Old-school sealed bidding is rare today within the federal government for IT procurements, but it lives on in mutated form: online reverse auctions, in which companies publicly underbid each other, with the lowest bidder winning the business.
Reverse auctions have yet to capture a significant portion of federal IT contracting. Reverse auctions are a method for buying commodity items, often small quantities of brand-specific part numbers. A handful of agencies use them to conduct quarterly or semi-annual procurements of products from approved vendors for predetermined configurations and quantities of office machines such as desktops, laptops and printers, but few manage to have the discipline necessary to aggregate requirements and pool money like that.
Negotiated Procurement (RFPs)
Contracting by negotiation is the underlying premise of a solicitation issued as a request for proposals (RFP). After companies submit proposals, federal source selection teams can ask for clarification and hold discussions with companies. It isn't much less competitive than sealed bidding, but it's much more complex.
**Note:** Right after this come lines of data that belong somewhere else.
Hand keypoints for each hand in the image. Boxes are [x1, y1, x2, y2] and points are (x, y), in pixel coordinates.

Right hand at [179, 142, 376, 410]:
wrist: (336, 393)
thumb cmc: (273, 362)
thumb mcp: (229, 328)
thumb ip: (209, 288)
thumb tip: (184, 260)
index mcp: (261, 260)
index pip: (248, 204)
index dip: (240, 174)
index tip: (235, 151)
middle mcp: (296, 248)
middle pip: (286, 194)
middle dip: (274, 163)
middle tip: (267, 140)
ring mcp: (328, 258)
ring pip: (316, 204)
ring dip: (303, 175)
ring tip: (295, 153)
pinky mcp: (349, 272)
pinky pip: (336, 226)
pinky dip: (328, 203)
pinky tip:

Like sealed bidding, this approach is full and open. It's slightly less price-competitive than sealed bidding because an award may hinge on factors other than price, giving an advantage to companies that understand the wider context and intent of the procurement. Also, especially in large procurements, agencies can exclude companies from the original round of consideration based on the quality of companies' proposals, whereas the point of sealed bidding is to examine every bid for the absolutely lowest price.